___ Records shown ___

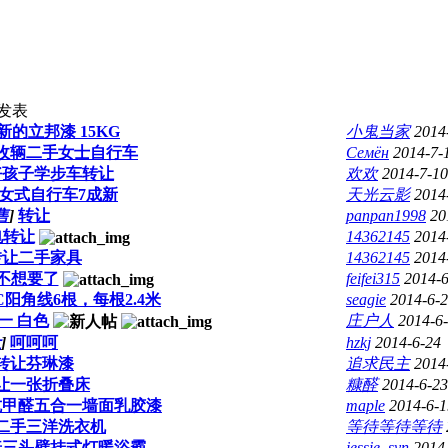
发表
新的立邦漆 15KG
小鬼当家
2014
收辆二手女士自行车
Семён
2014-7-
好孩子学步车转让
欢欢
2014-7-10
6女式自行车7成新
天光云影
2014
售
]
转让
panpan1998
20
电转让
14362145
2014
转让二手家具
14362145
2014
不想要了
feifei315
2014-6
C阳角线6根，每根2.4米
seagie
2014-6-
一 白色
庄户人
2014-6
让
]
呵呵呵
hzkj
2014-6-24
转让芬琳漆
追求民主
2014
让一张折叠床
糠醛
2014-6-23
抗甲醛五合一墙面乳胶漆
maple
2014-6-1
二手三洋洗衣机
等待等待等待
普三头壁挂式灯暖浴霸
jessie_syn
2014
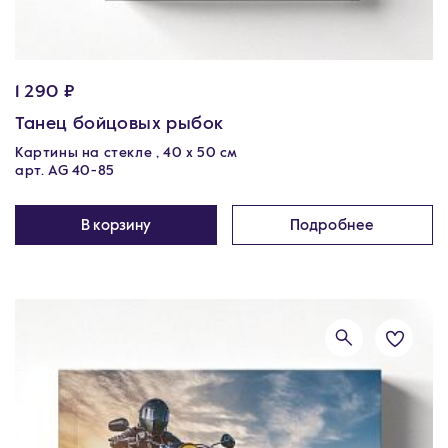
1 290 ₽
Танец бойцовых рыбок
Картины на стекле , 40 х 50 см
арт. AG 40-85
В корзину
Подробнее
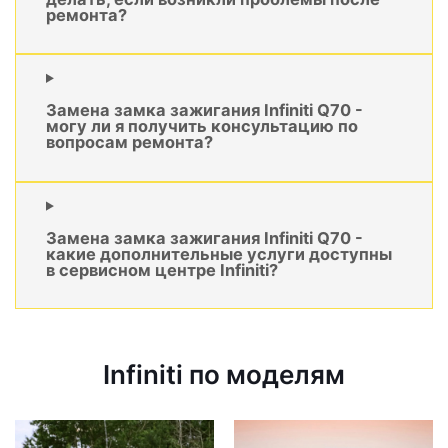
ремонта?
Замена замка зажигания Infiniti Q70 -
могу ли я получить консультацию по
вопросам ремонта?
Замена замка зажигания Infiniti Q70 -
какие дополнительные услуги доступны
в сервисном центре Infiniti?
Infiniti по моделям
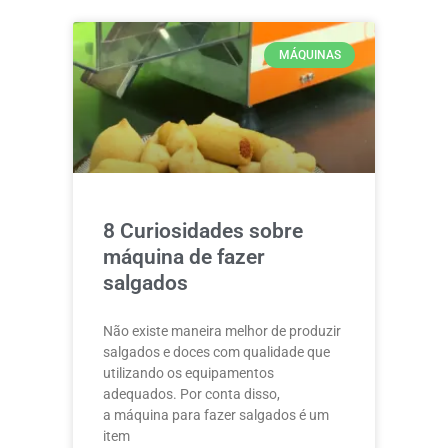
MÁQUINAS
8 Curiosidades sobre
máquina de fazer
salgados
Não existe maneira melhor de produzir
salgados e doces com qualidade que
utilizando os equipamentos
adequados. Por conta disso,
a máquina para fazer salgados é um
item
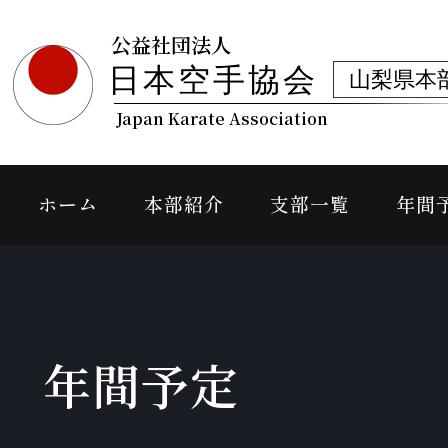
公益社団法人
日本空手協会
山梨県本
Japan Karate Association
ホーム
本部紹介
支部一覧
年間
年間予定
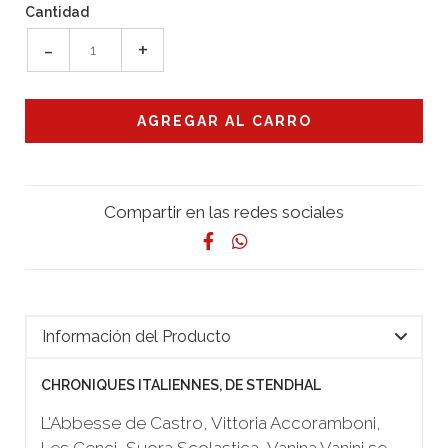
Cantidad
-
+
Compartir en las redes sociales
Información del Producto
CHRONIQUES ITALIENNES, DE STENDHAL
L'Abbesse de Castro, Vittoria Accoramboni,
Les Cenci, Suora Scolastica, Vanina Vanini se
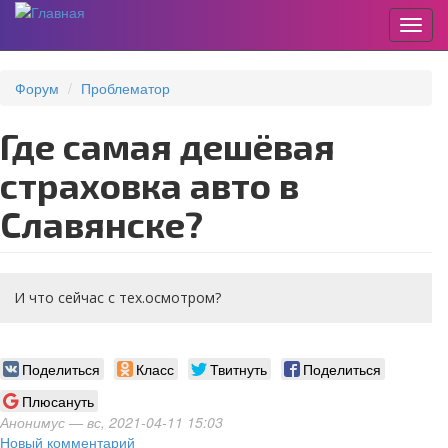
Пере
Перейти
к
Форум
Проблематор
основному
содержанию
Где самая дешёвая
страховка авто в
Славянске?
И что сейчас с тех.осмотром?
Поделиться
Класс
Твитнуть
Поделиться
Плюсануть
Анонимус
— вс, 2021-04-11 15:03
Новый комментарий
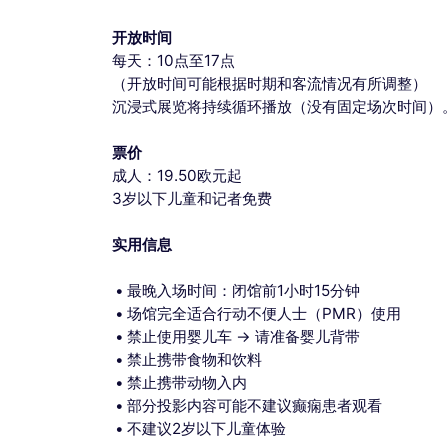
开放时间
每天：10点至17点
（开放时间可能根据时期和客流情况有所调整）
沉浸式展览将持续循环播放（没有固定场次时间）
票价
成人：19.50欧元起
3岁以下儿童和记者免费
实用信息
最晚入场时间：闭馆前1小时15分钟
场馆完全适合行动不便人士（PMR）使用
禁止使用婴儿车 → 请准备婴儿背带
禁止携带食物和饮料
禁止携带动物入内
部分投影内容可能不建议癫痫患者观看
不建议2岁以下儿童体验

___

Find every line in the data items above that contains the string "Infiniti" and copy each of those lines.

Замена замка зажигания Infiniti Q70 -
Замена замка зажигания Infiniti Q70 -
в сервисном центре Infiniti?
Infiniti по моделям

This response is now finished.